Back in the end of May/beginning of June the Stanford rape case was everywhere you looked. My Facebook page was full of articles discussing it, the mainstream news talked about it daily. People were outraged, with very good reason. I was one of those outraged people.
There is so much that can be said about this case and about rape culture in general. I could go on and on about it and have done so numerous times. But the one thing that I love about this particular situation, is that this survivor was brave enough to put her experience down in the written word and it was so powerful that it could not be ignored.
It was read in Congress, which according to an article I saw, is the first time such a letter/statement was read and added to Congressional Record. It was read on a news program by a reporter who got choked up and had a difficult time finishing the reading. When it was first on Buzzfeed and went viral it was read nearly 5 million times in one weekend.

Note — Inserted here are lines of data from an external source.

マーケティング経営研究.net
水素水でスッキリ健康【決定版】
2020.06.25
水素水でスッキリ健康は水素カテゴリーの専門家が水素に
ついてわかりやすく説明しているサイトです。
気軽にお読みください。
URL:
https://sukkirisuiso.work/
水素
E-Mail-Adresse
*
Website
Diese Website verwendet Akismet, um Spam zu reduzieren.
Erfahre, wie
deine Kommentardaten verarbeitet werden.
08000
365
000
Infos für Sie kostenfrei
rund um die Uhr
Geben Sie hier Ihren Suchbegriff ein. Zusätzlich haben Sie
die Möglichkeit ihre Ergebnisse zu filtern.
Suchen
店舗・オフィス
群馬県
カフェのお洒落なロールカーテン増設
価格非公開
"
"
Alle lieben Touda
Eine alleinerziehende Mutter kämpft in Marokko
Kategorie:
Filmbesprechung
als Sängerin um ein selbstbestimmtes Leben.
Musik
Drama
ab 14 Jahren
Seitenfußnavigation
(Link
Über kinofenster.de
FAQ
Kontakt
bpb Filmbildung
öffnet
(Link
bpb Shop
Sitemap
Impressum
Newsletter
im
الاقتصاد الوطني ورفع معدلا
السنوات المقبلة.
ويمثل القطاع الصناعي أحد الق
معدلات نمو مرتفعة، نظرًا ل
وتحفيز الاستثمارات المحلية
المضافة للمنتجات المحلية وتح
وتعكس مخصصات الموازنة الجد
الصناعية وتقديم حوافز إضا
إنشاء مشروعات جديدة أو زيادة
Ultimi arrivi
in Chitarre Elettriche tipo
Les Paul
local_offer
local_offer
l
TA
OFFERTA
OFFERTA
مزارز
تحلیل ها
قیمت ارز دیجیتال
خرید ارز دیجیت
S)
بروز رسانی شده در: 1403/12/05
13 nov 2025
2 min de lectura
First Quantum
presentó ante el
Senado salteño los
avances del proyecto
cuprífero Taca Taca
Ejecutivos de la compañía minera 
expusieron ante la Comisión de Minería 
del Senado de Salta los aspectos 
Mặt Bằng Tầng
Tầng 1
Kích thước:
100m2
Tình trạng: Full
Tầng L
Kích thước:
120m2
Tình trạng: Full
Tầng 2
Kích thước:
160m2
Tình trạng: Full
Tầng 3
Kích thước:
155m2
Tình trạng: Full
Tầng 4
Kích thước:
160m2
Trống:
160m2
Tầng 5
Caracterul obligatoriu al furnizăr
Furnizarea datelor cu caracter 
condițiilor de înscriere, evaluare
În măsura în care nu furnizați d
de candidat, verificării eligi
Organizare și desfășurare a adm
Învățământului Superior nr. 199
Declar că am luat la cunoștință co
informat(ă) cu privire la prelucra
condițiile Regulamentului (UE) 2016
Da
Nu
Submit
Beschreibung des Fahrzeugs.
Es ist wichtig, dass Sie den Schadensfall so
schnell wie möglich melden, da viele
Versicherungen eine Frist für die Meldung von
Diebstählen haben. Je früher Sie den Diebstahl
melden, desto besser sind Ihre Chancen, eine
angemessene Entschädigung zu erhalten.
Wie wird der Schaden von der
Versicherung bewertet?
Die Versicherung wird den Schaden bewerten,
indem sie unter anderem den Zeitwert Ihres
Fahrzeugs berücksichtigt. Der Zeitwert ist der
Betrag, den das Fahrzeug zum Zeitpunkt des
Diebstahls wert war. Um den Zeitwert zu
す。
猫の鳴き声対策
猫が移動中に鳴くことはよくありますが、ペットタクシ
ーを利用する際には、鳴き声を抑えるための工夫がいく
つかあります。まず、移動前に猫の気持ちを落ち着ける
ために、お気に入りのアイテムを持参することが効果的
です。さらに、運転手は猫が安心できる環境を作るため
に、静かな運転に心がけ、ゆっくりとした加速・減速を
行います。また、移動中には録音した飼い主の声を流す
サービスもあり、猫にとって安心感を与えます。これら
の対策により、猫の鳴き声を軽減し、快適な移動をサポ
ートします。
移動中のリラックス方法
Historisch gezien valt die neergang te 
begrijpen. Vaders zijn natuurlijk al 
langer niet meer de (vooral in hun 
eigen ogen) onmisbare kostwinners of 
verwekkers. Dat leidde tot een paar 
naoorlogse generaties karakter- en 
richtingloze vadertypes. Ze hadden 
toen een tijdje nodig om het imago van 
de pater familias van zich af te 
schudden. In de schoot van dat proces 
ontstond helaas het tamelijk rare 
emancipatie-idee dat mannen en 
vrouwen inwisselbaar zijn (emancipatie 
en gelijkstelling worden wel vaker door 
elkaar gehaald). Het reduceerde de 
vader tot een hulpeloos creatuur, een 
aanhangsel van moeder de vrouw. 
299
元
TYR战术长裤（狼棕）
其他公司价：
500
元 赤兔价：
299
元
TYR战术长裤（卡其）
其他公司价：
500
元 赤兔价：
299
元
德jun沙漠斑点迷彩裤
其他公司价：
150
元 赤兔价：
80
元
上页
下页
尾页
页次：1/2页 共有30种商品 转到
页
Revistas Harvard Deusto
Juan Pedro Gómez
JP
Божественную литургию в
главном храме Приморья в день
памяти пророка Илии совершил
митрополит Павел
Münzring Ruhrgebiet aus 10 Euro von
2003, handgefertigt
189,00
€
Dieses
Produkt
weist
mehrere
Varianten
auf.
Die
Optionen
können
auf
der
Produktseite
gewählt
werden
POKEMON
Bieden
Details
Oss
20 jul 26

As a writer, this fact has stuck with me since the entire thing first was publicized. This is what I love about writing. Sometimes it can be fun and entertaining and not really that important in the grand scheme of things. Other times, it can drive a powerful message home that is so often ignored. That girl poured her heart out in that statement, letting go of any fear or embarrassment. She wrote it down in a way that connected with people–people who have never experienced a situation like that before, who now have at least an idea of what it is like from the survivor’s perspective.
I would love to meet this woman, to congratulate her on her immense bravery and the impact she made when she wrote down those words. In spite of the turmoil she experienced, she managed to be strong enough to do something to make this world a little better and she should be incredibly proud of herself.